Comment changer de médecin traitant ?

Publié par Edouard Korvaul
le 31/08/2026
consultation chez un médecin
Istock
Photo d'illustration
Vous déménagez ou souhaitez changer de praticien pour des raisons qui vous regardent ? Découvrez les étapes clés pour déclarer votre nouveau médecin, transférer votre dossier médical sans perte d'informations et garantir le maintien de vos remboursements par l'Assurance maladie.
 

Environ 8 % des assurés français modifient leur choix de médecin traitant chaque année, souvent suite à un déménagement ou un départ à la retraite, indique l'Assurance maladie. Mais chaque assuré dispose d'une liberté totale pour changer de praticien à tout moment, sans justification ni délai de carence. Vous n'avez pas l'obligation d'informer votre ancien médecin de votre décision, mais vous pouvez évidemment le faire. 

Changement de médecin traitant : les formalités administratives

C’est très simple en réalité. Le changement se déroule directement en cabinet : présentez votre carte Vitale à votre nouveau docteur lors de la première consultation. Ce dernier effectue la déclaration en ligne instantanément auprès des services de l'Assurance maladie.

Si l'outil informatique fait défaut, l'envoi du formulaire papier Cerfa n°12485*03, signé par le patient et le praticien, reste une option tout à fait valable. Pour les mineurs de moins de seize ans, cette déclaration (de médecin traitant) n'est pas obligatoire et n'entraîne aucune pénalité financière, bien qu'elle soit fortement recommandée pour instaurer un suivi médical cohérent.

Comment garantir la continuité de vos remboursements ?

Le respect du parcours de soins coordonnés offre un remboursement à hauteur de 70 % (hors participation forfaitaire). À l'inverse, l'absence de déclaration entraîne une chute drastique de cette prise en charge. Selon l'Assurance maladie, le taux tombe à 30 % pour les consultations, ce qui alourdit considérablement votre reste à charge.

Depuis décembre 2024, le tarif de base chez un généraliste conventionné de secteur 1 s'élève à 30 euros. Un patient déclaré économise ainsi en moyenne 10 euros par visite par rapport à une situation hors parcours de soins. Notez également qu'une participation forfaitaire de 2 euros s'applique depuis juin 2024 sur chaque acte pour les adultes, même en respectant les règles en vigueur.

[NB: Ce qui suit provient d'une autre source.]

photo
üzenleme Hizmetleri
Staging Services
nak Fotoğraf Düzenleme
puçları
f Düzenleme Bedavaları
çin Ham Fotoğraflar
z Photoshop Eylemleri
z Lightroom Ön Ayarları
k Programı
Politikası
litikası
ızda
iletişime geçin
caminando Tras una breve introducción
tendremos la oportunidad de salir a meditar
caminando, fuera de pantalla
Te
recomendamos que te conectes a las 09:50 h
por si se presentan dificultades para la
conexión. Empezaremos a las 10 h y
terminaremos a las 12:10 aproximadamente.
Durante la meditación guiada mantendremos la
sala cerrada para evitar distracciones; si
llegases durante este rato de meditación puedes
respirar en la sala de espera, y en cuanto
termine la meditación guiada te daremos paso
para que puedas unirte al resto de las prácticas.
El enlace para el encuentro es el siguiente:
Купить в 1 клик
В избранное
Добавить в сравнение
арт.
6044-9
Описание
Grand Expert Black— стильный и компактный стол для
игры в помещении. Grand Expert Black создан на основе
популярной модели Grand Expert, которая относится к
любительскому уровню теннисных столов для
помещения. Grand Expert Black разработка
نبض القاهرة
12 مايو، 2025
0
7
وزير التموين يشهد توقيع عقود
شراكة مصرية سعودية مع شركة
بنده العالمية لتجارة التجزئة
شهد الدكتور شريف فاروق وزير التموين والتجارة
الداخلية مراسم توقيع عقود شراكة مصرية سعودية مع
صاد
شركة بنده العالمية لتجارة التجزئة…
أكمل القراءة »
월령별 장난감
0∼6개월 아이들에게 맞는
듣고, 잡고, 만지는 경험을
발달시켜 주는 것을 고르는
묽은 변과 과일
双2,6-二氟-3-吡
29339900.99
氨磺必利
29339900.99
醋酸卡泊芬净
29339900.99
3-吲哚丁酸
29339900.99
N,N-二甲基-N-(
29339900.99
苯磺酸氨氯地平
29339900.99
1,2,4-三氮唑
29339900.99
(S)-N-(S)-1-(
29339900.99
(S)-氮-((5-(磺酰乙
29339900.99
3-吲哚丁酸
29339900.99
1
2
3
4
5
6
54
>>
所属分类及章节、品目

Le transfert du dossier médical, un droit fondamental

L'article L1111-7 du Code de la santé publique garantit au patient un accès total à ses données de santé. Vous avez le droit d'exiger le transfert de ces documents vers votre nouveau praticien. L'ancien médecin dispose d'un délai légal de 8 jours maximum pour transmettre le dossier, prolongé à deux mois si les archives datent de plus de cinq ans. La loi impose par ailleurs un délai de réflexion de 48 heures au soignant avant l'envoi de certaines informations sensibles afin de ménager le patient.

Aujourd'hui, l'utilisation de Mon espace santé simplifie cette transition. Ce carnet numérique centralise les résultats d'analyses et les ordonnances, facilitant la reprise du suivi. La transmission s'effectue aussi de manière sécurisée via la messagerie professionnelle (MSSanté) ou par l'alimentation directe du Dossier Médical Partagé (DMP).

Situations particulières et maintien du suivi

Les patients souffrant d'une Affection de Longue Durée (ALD) doivent prendre des précautions supplémentaires. Le nouveau médecin doit impérativement mettre à jour le protocole de soins pour assurer le maintien de la prise en charge à 100 % des traitements liés à la pathologie.

Attention, dans les déserts médicaux, trouver un remplaçant s'avère parfois complexe. Si aucun cabinet n'accepte de nouveaux patients, vous pouvez saisir le médiateur de votre CPAM pour obtenir de l'assistance. Enfin, lors du départ à la retraite de votre médecin, l'Assurance maladie applique une période de tolérance. Ce délai garantit vos remboursements optimaux le temps de finaliser vos nouvelles démarches.